Google DeepMind is making its AI text watermark open source

23 Oct 2024, 15:00 by Melissa Heikkilä · MIT Technology Review

Google DeepMind has developed a tool for identifying AI-generated text and is making it available open source.

The tool, called SynthID, is part of a larger family of watermarking tools for generative AI outputs. The company unveiled a watermark for images last year, and it has since rolled out one for AI-generated video. In May, Google announced it was applying SynthID in its Gemini app and online chatbots and made it freely available on Hugging Face, an open repository of AI data sets and models. Watermarks have emerged as an important tool to help people determine when something is AI generated, which could help counter harms such as misinformation.

“Now, other [generative] AI developers will be able to use this technology to help them detect whether text outputs have come from their own [large language models], making it easier for more developers to build AI responsibly,” says Pushmeet Kohli, the vice president of research at Google DeepMind.

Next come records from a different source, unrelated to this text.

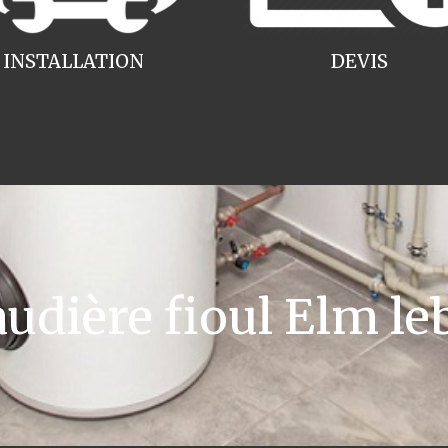
INSTALLATION
DEVIS
dière fioul Elm le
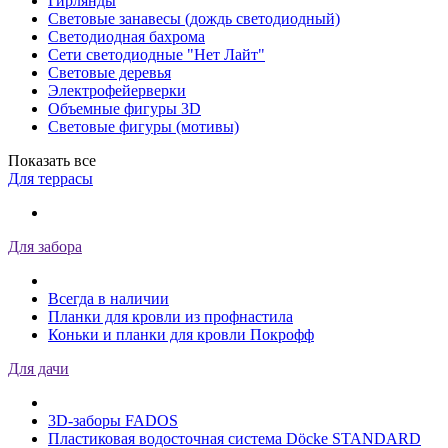
Гирлянды
Световые занавесы (дождь светодиодный)
Светодиодная бахрома
Сети светодиодные "Нет Лайт"
Световые деревья
Электрофейерверки
Объемные фигуры 3D
Световые фигуры (мотивы)
Показать все
Для террасы
Для забора
Всегда в наличии
Планки для кровли из профнастила
Коньки и планки для кровли Покрофф
Для дачи
3D-заборы FADOS
Пластиковая водосточная система Döcke STANDARD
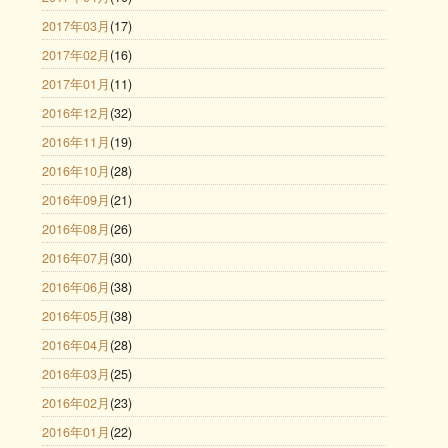
2017年03月
(17)
2017年02月
(16)
2017年01月
(11)
2016年12月
(32)
2016年11月
(19)
2016年10月
(28)
2016年09月
(21)
2016年08月
(26)
2016年07月
(30)
2016年06月
(38)
2016年05月
(38)
2016年04月
(28)
2016年03月
(25)
2016年02月
(23)
2016年01月
(22)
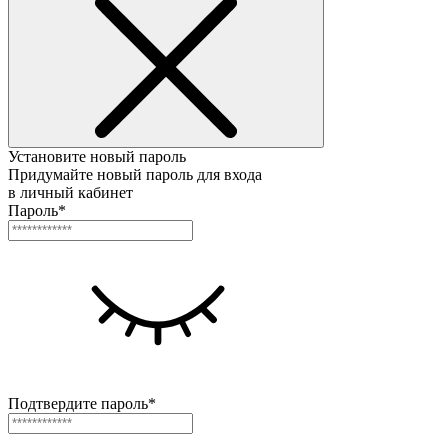
Установите новый пароль
Придумайте новый пароль для входа
в личный кабинет
Пароль*
Подтвердите пароль*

SynthID works by adding an invisible watermark directly into the text when it is generated by an AI model.

Large language models work by breaking down language into “tokens” and then predicting which token is most likely to follow the other. Tokens can be a single character, word, or part of a phrase, and each one gets a percentage score for how likely it is to be the appropriate next word in a sentence. The higher the percentage, the more likely the model is going to use it.

SynthID introduces additional information at the point of generation by changing the probability that tokens will be generated, explains Kohli.

To detect the watermark and determine whether text has been generated by an AI tool, SynthID compares the expected probability scores for words in watermarked and unwatermarked text.

Google DeepMind found that using the SynthID watermark did not compromise the quality, accuracy, creativity, or speed of generated text. That conclusion was drawn from a massive live experiment of SynthID’s performance after the watermark was deployed in its Gemini products and used by millions of people. Gemini allows users to rank the quality of the AI model’s responses with a thumbs-up or a thumbs-down.

Kohli and his team analyzed the scores for around 20 million watermarked and unwatermarked chatbot responses. They found that users did not notice a difference in quality and usefulness between the two. The results of this experiment are detailed in a paper published in Nature today. Currently SynthID for text only works on content generated by Google’s models, but the hope is that open-sourcing it will expand the range of tools it’s compatible with.

SynthID does have other limitations. The watermark was resistant to some tampering, such as cropping text and light editing or rewriting, but it was less reliable when AI-generated text had been rewritten or translated from one language into another. It is also less reliable in responses to prompts asking for factual information, such as the capital city of France. This is because there are fewer opportunities to adjust the likelihood of the next possible word in a sentence without changing facts.

“Achieving reliable and imperceptible watermarking of AI-generated text is fundamentally challenging, especially in scenarios where LLM outputs are near deterministic, such as factual questions or code generation tasks,” says Soheil Feizi, an associate professor at the University of Maryland, who has studied the vulnerabilities of AI watermarking.

Feizi says Google DeepMind’s decision to open-source its watermarking method is a positive step for the AI community. “It allows the community to test these detectors and evaluate their robustness in different settings, helping to better understand the limitations of these techniques,” he adds.

There is another benefit too, says João Gante, a machine-learning engineer at Hugging Face. Open-sourcing the tool means anyone can grab the code and incorporate watermarking into their model with no strings attached, Gante says. This will improve the watermark’s privacy, as only the owner will know its cryptographic secrets.

“With better accessibility and the ability to confirm its capabilities, I want to believe that watermarking will become the standard, which should help us detect malicious use of language models,” Gante says.

But watermarks are not an all-purpose solution, says Irene Solaiman, Hugging Face’s head of global policy.

“Watermarking is one aspect of safer models in an ecosystem that needs many complementing safeguards. As a parallel, even for human-generated content, fact-checking has varying effectiveness,” she says.